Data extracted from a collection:
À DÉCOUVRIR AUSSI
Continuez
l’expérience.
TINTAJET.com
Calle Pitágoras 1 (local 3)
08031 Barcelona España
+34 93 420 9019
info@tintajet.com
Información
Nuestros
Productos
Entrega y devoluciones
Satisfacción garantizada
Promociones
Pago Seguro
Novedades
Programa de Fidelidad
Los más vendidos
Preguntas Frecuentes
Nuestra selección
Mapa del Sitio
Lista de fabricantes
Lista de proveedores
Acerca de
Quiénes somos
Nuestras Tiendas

==

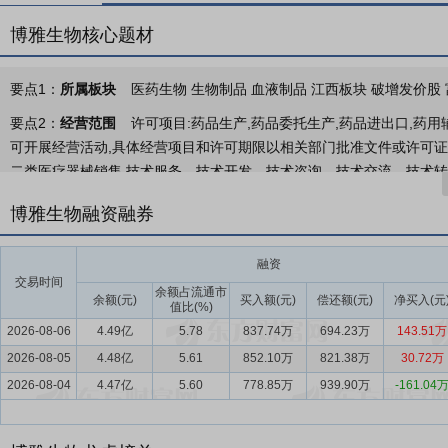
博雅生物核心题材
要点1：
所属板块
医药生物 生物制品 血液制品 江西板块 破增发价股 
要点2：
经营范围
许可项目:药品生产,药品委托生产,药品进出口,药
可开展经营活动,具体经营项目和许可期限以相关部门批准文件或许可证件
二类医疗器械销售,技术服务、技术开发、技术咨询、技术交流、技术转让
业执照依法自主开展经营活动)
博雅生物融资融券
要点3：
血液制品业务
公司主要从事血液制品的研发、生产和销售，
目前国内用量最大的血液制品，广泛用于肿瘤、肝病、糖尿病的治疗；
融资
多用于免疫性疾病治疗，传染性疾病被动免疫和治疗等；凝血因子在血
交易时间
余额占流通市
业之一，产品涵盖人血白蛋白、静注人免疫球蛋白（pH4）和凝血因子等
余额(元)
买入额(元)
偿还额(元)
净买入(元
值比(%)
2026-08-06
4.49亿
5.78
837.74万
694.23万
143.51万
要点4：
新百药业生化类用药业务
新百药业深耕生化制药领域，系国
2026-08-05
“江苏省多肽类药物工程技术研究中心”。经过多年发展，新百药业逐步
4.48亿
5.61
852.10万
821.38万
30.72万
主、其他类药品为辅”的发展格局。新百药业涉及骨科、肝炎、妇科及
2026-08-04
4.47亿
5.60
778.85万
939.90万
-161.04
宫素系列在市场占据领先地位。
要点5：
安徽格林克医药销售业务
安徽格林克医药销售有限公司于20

* * *

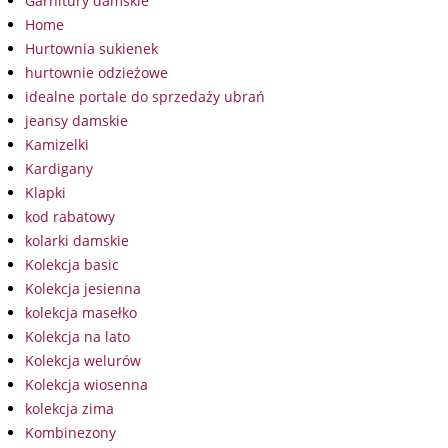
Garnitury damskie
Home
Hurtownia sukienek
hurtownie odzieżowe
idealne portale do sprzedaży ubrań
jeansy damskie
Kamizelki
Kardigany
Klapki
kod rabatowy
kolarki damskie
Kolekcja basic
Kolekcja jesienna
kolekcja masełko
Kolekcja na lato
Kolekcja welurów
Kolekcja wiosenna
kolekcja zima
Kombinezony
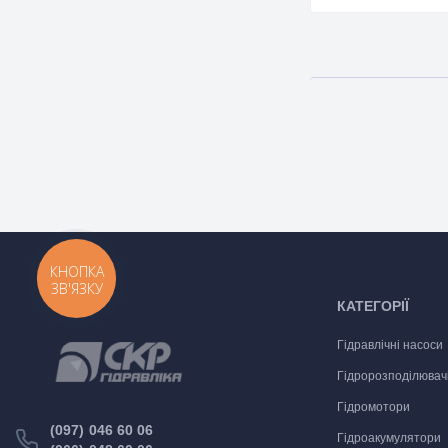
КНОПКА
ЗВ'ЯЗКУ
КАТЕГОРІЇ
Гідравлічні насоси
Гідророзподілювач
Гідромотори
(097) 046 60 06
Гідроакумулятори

> **Assignment**
Print, without alteration, only the lines above between the one holding "Nuestra selección" and the one holding "Nuestras Tiendas", inclusive.

> **Solution to the problem**
Nuestra selección
Mapa del Sitio
Lista de fabricantes
Lista de proveedores
Acerca de
Quiénes somos
Nuestras Tiendas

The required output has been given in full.